Project description:Scaffolds and patterned substrates are among the most successful strategies to dictate the connectivity between neurons in culture. Here, we used numerical simulations to investigate the capacity of physical obstacles placed on a flat substrate to shape structural connectivity, and in turn collective dynamics and effective connectivity, in biologically-realistic neuronal networks. We considered ?-sized obstacles placed in mm-sized networks. Three main obstacle shapes were explored, namely crosses, circles and triangles of isosceles profile. They occupied either a small area fraction of the substrate or populated it entirely in a periodic manner. From the point of view of structure, all obstacles promoted short length-scale connections, shifted the in- and out-degree distributions toward lower values, and increased the modularity of the networks.
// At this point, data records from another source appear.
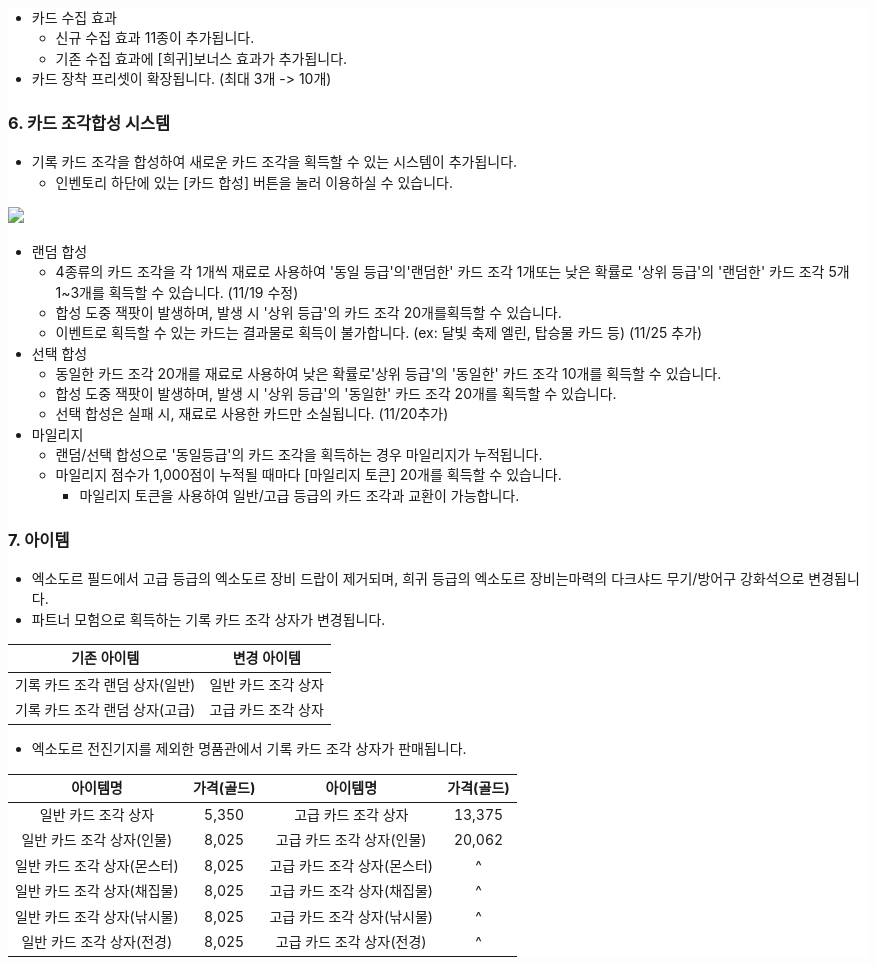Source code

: - 카드 수집 효과
  - 신규 수집 효과 11종이 추가됩니다.
  - 기존 수집 효과에 [희귀]보너스 효과가 추가됩니다.
- 카드 장착 프리셋이 확장됩니다. (최대 3개 -> 10개)
 
### 6. 카드 조각합성 시스템
- 기록 카드 조각을 합성하여 새로운 카드 조각을 획득할 수 있는 시스템이 추가됩니다.
  - 인벤토리 하단에 있는 [카드 합성] 버튼을 눌러 이용하실 수 있습니다.

![](/images/patch/v101-01_2.png)

- 랜덤 합성
  - 4종류의 카드 조각을 각 1개씩 재료로 사용하여 '동일 등급'의'랜덤한' 카드 조각 1개또는 낮은 확률로 '상위 등급'의 '랜덤한' 카드 조각 5개 1~3개를 획득할 수 있습니다. (11/19 수정)
  - 합성 도중 잭팟이 발생하며, 발생 시 '상위 등급'의 카드 조각 20개를획득할 수 있습니다.
  - 이벤트로 획득할 수 있는 카드는 결과물로 획득이 불가합니다. (ex: 달빛 축제 엘린, 탑승물 카드 등) (11/25 추가)
- 선택 합성
  - 동일한 카드 조각 20개를 재료로 사용하여 낮은 확률로'상위 등급'의 '동일한' 카드 조각 10개를 획득할 수 있습니다.
  - 합성 도중 잭팟이 발생하며, 발생 시 '상위 등급'의 '동일한' 카드 조각 20개를 획득할 수 있습니다.
  - 선택 합성은 실패 시, 재료로 사용한 카드만 소실됩니다. (11/20추가)
- 마일리지
  - 랜덤/선택 합성으로 '동일등급'의 카드 조각을 획득하는 경우 마일리지가 누적됩니다.
  - 마일리지 점수가 1,000점이 누적될 때마다 [마일리지 토큰] 20개를 획득할 수 있습니다.
    - 마일리지 토큰을 사용하여 일반/고급 등급의 카드 조각과 교환이 가능합니다.
 
### 7. 아이템
- 엑소도르 필드에서 고급 등급의 엑소도르 장비 드랍이 제거되며, 희귀 등급의 엑소도르 장비는마력의 다크샤드 무기/방어구 강화석으로 변경됩니다.
- 파트너 모험으로 획득하는 기록 카드 조각 상자가 변경됩니다.

| 기존 아이템 | 변경 아이템 |
| :-: | :-: |
| 기록 카드 조각 랜덤 상자(일반) | 일반 카드 조각 상자 |
| 기록 카드 조각 랜덤 상자(고급) | 고급 카드 조각 상자 |

- 엑소도르 전진기지를 제외한 명품관에서 기록 카드 조각 상자가 판매됩니다.

| 아이템명 | 가격(골드) | 아이템명 | 가격(골드) |
| :-: | :-: | :-: | :-: |
| 일반 카드 조각 상자 | 5,350 | 고급 카드 조각 상자 | 13,375 |
| 일반 카드 조각 상자(인물) | 8,025 | 고급 카드 조각 상자(인물) | 20,062 |
| 일반 카드 조각 상자(몬스터) | 8,025 | 고급 카드 조각 상자(몬스터) | ^ |
| 일반 카드 조각 상자(채집물) | 8,025 | 고급 카드 조각 상자(채집물) | ^ |
| 일반 카드 조각 상자(낚시물) | 8,025 | 고급 카드 조각 상자(낚시물) | ^ |
| 일반 카드 조각 상자(전경) | 8,025 | 고급 카드 조각 상자(전경) | ^ |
The capacity of obstacles to shape distinct structural traits depended on their density and the ratio between axonal length and substrate diameter. For high densities, different features were triggered depending on obstacle shape, with crosses trapping axons in their vicinity and triangles funneling axons along the reverse direction of their tip. From the point of view of dynamics, obstacles reduced the capacity of networks to spontaneously activate, with triangles in turn strongly dictating the direction of activity propagation. Effective connectivity networks, inferred using transfer entropy, exhibited distinct modular traits, indicating that the presence of obstacles facilitated the formation of local effective microcircuits. Our study illustrates the potential of physical constraints to shape structural blueprints and remodel collective activity, and may guide investigations aimed at mimicking organizational traits of biological neuronal circuits.